• [What you will do]
Put the rows below into a Markdown table with two columns, No for the row number and Line for the text of the line, and skip any blank lines.

— Start Entries shown —

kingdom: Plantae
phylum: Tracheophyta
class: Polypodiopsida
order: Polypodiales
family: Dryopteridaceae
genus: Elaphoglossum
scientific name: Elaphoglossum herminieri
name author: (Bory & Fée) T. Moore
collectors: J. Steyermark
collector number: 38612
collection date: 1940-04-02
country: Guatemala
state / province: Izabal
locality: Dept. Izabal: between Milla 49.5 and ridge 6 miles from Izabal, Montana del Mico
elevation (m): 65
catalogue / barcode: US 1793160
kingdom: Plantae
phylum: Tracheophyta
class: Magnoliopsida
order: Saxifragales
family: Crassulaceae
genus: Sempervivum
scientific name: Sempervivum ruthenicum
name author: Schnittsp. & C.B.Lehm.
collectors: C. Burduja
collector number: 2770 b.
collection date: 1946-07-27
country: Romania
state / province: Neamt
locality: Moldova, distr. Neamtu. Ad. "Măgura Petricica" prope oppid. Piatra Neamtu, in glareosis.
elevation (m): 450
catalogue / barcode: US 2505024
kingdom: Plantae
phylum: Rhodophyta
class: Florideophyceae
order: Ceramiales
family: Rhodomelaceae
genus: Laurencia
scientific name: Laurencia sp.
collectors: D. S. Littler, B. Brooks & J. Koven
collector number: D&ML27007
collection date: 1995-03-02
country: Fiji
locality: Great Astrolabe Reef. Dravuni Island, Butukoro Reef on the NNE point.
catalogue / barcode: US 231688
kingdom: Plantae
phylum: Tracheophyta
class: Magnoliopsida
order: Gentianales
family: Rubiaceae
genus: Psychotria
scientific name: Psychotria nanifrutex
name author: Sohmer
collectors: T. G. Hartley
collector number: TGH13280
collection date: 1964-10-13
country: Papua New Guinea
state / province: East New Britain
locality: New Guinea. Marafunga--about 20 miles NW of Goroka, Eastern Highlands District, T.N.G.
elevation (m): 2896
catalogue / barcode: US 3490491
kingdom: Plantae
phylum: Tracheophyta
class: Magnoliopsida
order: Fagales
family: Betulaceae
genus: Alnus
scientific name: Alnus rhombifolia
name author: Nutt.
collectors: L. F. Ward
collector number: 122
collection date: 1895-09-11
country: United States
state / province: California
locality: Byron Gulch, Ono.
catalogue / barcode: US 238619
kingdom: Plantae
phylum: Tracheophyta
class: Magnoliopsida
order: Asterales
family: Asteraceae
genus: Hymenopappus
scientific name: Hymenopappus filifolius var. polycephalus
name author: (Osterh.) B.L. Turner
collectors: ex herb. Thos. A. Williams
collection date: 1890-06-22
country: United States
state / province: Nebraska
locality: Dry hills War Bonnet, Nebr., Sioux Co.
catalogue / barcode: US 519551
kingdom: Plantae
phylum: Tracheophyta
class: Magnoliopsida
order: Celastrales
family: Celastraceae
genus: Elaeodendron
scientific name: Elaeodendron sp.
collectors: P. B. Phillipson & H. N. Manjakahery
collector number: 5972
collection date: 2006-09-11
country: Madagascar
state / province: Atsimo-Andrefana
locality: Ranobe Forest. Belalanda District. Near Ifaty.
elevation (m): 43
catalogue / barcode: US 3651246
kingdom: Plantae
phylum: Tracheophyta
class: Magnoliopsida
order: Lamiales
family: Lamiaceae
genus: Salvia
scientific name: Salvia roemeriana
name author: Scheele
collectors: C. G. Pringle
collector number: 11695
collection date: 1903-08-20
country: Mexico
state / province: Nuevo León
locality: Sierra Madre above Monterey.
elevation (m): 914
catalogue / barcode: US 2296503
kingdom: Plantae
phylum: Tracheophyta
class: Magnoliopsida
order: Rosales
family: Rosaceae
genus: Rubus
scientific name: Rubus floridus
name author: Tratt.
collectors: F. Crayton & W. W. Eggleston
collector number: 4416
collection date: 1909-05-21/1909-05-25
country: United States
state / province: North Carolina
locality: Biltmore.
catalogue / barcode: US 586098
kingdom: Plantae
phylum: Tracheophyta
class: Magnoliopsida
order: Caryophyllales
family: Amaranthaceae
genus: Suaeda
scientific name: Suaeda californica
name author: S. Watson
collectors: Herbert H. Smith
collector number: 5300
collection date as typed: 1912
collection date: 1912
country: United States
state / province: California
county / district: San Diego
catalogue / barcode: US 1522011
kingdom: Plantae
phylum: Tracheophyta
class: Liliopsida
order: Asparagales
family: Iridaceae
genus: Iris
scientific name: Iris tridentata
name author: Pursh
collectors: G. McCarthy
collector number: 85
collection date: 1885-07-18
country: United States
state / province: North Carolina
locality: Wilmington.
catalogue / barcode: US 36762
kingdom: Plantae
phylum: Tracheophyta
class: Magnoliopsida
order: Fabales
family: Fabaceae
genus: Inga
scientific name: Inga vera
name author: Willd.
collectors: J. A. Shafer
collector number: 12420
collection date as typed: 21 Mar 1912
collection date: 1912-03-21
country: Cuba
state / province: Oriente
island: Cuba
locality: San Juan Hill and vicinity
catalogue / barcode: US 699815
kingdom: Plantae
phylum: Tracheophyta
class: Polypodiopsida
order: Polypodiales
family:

— End Entries shown —

• [Expected answer]
| No | Line |
|---|---|
| 1 | kingdom: Plantae |
| 2 | phylum: Tracheophyta |
| 3 | class: Polypodiopsida |
| 4 | order: Polypodiales |
| 5 | family: Dryopteridaceae |
| 6 | genus: Elaphoglossum |
| 7 | scientific name: Elaphoglossum herminieri |
| 8 | name author: (Bory & Fée) T. Moore |
| 9 | collectors: J. Steyermark |
| 10 | collector number: 38612 |
| 11 | collection date: 1940-04-02 |
| 12 | country: Guatemala |
| 13 | state / province: Izabal |
| 14 | locality: Dept. Izabal: between Milla 49.5 and ridge 6 miles from Izabal, Montana del Mico |
| 15 | elevation (m): 65 |
| 16 | catalogue / barcode: US 1793160 |
| 17 | kingdom: Plantae |
| 18 | phylum: Tracheophyta |
| 19 | class: Magnoliopsida |
| 20 | order: Saxifragales |
| 21 | family: Crassulaceae |
| 22 | genus: Sempervivum |
| 23 | scientific name: Sempervivum ruthenicum |
| 24 | name author: Schnittsp. & C.B.Lehm. |
| 25 | collectors: C. Burduja |
| 26 | collector number: 2770 b. |
| 27 | collection date: 1946-07-27 |
| 28 | country: Romania |
| 29 | state / province: Neamt |
| 30 | locality: Moldova, distr. Neamtu. Ad. "Măgura Petricica" prope oppid. Piatra Neamtu, in glareosis. |
| 31 | elevation (m): 450 |
| 32 | catalogue / barcode: US 2505024 |
| 33 | kingdom: Plantae |
| 34 | phylum: Rhodophyta |
| 35 | class: Florideophyceae |
| 36 | order: Ceramiales |
| 37 | family: Rhodomelaceae |
| 38 | genus: Laurencia |
| 39 | scientific name: Laurencia sp. |
| 40 | collectors: D. S. Littler, B. Brooks & J. Koven |
| 41 | collector number: D&ML27007 |
| 42 | collection date: 1995-03-02 |
| 43 | country: Fiji |
| 44 | locality: Great Astrolabe Reef. Dravuni Island, Butukoro Reef on the NNE point. |
| 45 | catalogue / barcode: US 231688 |
| 46 | kingdom: Plantae |
| 47 | phylum: Tracheophyta |
| 48 | class: Magnoliopsida |
| 49 | order: Gentianales |
| 50 | family: Rubiaceae |
| 51 | genus: Psychotria |
| 52 | scientific name: Psychotria nanifrutex |
| 53 | name author: Sohmer |
| 54 | collectors: T. G. Hartley |
| 55 | collector number: TGH13280 |
| 56 | collection date: 1964-10-13 |
| 57 | country: Papua New Guinea |
| 58 | state / province: East New Britain |
| 59 | locality: New Guinea. Marafunga--about 20 miles NW of Goroka, Eastern Highlands District, T.N.G. |
| 60 | elevation (m): 2896 |
| 61 | catalogue / barcode: US 3490491 |
| 62 | kingdom: Plantae |
| 63 | phylum: Tracheophyta |
| 64 | class: Magnoliopsida |
| 65 | order: Fagales |
| 66 | family: Betulaceae |
| 67 | genus: Alnus |
| 68 | scientific name: Alnus rhombifolia |
| 69 | name author: Nutt. |
| 70 | collectors: L. F. Ward |
| 71 | collector number: 122 |
| 72 | collection date: 1895-09-11 |
| 73 | country: United States |
| 74 | state / province: California |
| 75 | locality: Byron Gulch, Ono. |
| 76 | catalogue / barcode: US 238619 |
| 77 | kingdom: Plantae |
| 78 | phylum: Tracheophyta |
| 79 | class: Magnoliopsida |
| 80 | order: Asterales |
| 81 | family: Asteraceae |
| 82 | genus: Hymenopappus |
| 83 | scientific name: Hymenopappus filifolius var. polycephalus |
| 84 | name author: (Osterh.) B.L. Turner |
| 85 | collectors: ex herb. Thos. A. Williams |
| 86 | collection date: 1890-06-22 |
| 87 | country: United States |
| 88 | state / province: Nebraska |
| 89 | locality: Dry hills War Bonnet, Nebr., Sioux Co. |
| 90 | catalogue / barcode: US 519551 |
| 91 | kingdom: Plantae |
| 92 | phylum: Tracheophyta |
| 93 | class: Magnoliopsida |
| 94 | order: Celastrales |
| 95 | family: Celastraceae |
| 96 | genus: Elaeodendron |
| 97 | scientific name: Elaeodendron sp. |
| 98 | collectors: P. B. Phillipson & H. N. Manjakahery |
| 99 | collector number: 5972 |
| 100 | collection date: 2006-09-11 |
| 101 | country: Madagascar |
| 102 | state / province: Atsimo-Andrefana |
| 103 | locality: Ranobe Forest. Belalanda District. Near Ifaty. |
| 104 | elevation (m): 43 |
| 105 | catalogue / barcode: US 3651246 |
| 106 | kingdom: Plantae |
| 107 | phylum: Tracheophyta |
| 108 | class: Magnoliopsida |
| 109 | order: Lamiales |
| 110 | family: Lamiaceae |
| 111 | genus: Salvia |
| 112 | scientific name: Salvia roemeriana |
| 113 | name author: Scheele |
| 114 | collectors: C. G. Pringle |
| 115 | collector number: 11695 |
| 116 | collection date: 1903-08-20 |
| 117 | country: Mexico |
| 118 | state / province: Nuevo León |
| 119 | locality: Sierra Madre above Monterey. |
| 120 | elevation (m): 914 |
| 121 | catalogue / barcode: US 2296503 |
| 122 | kingdom: Plantae |
| 123 | phylum: Tracheophyta |
| 124 | class: Magnoliopsida |
| 125 | order: Rosales |
| 126 | family: Rosaceae |
| 127 | genus: Rubus |
| 128 | scientific name: Rubus floridus |
| 129 | name author: Tratt. |
| 130 | collectors: F. Crayton & W. W. Eggleston |
| 131 | collector number: 4416 |
| 132 | collection date: 1909-05-21/1909-05-25 |
| 133 | country: United States |
| 134 | state / province: North Carolina |
| 135 | locality: Biltmore. |
| 136 | catalogue / barcode: US 586098 |
| 137 | kingdom: Plantae |
| 138 | phylum: Tracheophyta |
| 139 | class: Magnoliopsida |
| 140 | order: Caryophyllales |
| 141 | family: Amaranthaceae |
| 142 | genus: Suaeda |
| 143 | scientific name: Suaeda californica |
| 144 | name author: S. Watson |
| 145 | collectors: Herbert H. Smith |
| 146 | collector number: 5300 |
| 147 | collection date as typed: 1912 |
| 148 | collection date: 1912 |
| 149 | country: United States |
| 150 | state / province: California |
| 151 | county / district: San Diego |
| 152 | catalogue / barcode: US 1522011 |
| 153 | kingdom: Plantae |
| 154 | phylum: Tracheophyta |
| 155 | class: Liliopsida |
| 156 | order: Asparagales |
| 157 | family: Iridaceae |
| 158 | genus: Iris |
| 159 | scientific name: Iris tridentata |
| 160 | name author: Pursh |
| 161 | collectors: G. McCarthy |
| 162 | collector number: 85 |
| 163 | collection date: 1885-07-18 |
| 164 | country: United States |
| 165 | state / province: North Carolina |
| 166 | locality: Wilmington. |
| 167 | catalogue / barcode: US 36762 |
| 168 | kingdom: Plantae |
| 169 | phylum: Tracheophyta |
| 170 | class: Magnoliopsida |
| 171 | order: Fabales |
| 172 | family: Fabaceae |
| 173 | genus: Inga |
| 174 | scientific name: Inga vera |
| 175 | name author: Willd. |
| 176 | collectors: J. A. Shafer |
| 177 | collector number: 12420 |
| 178 | collection date as typed: 21 Mar 1912 |
| 179 | collection date: 1912-03-21 |
| 180 | country: Cuba |
| 181 | state / province: Oriente |
| 182 | island: Cuba |
| 183 | locality: San Juan Hill and vicinity |
| 184 | catalogue / barcode: US 699815 |
| 185 | kingdom: Plantae |
| 186 | phylum: Tracheophyta |
| 187 | class: Polypodiopsida |
| 188 | order: Polypodiales |
| 189 | family: |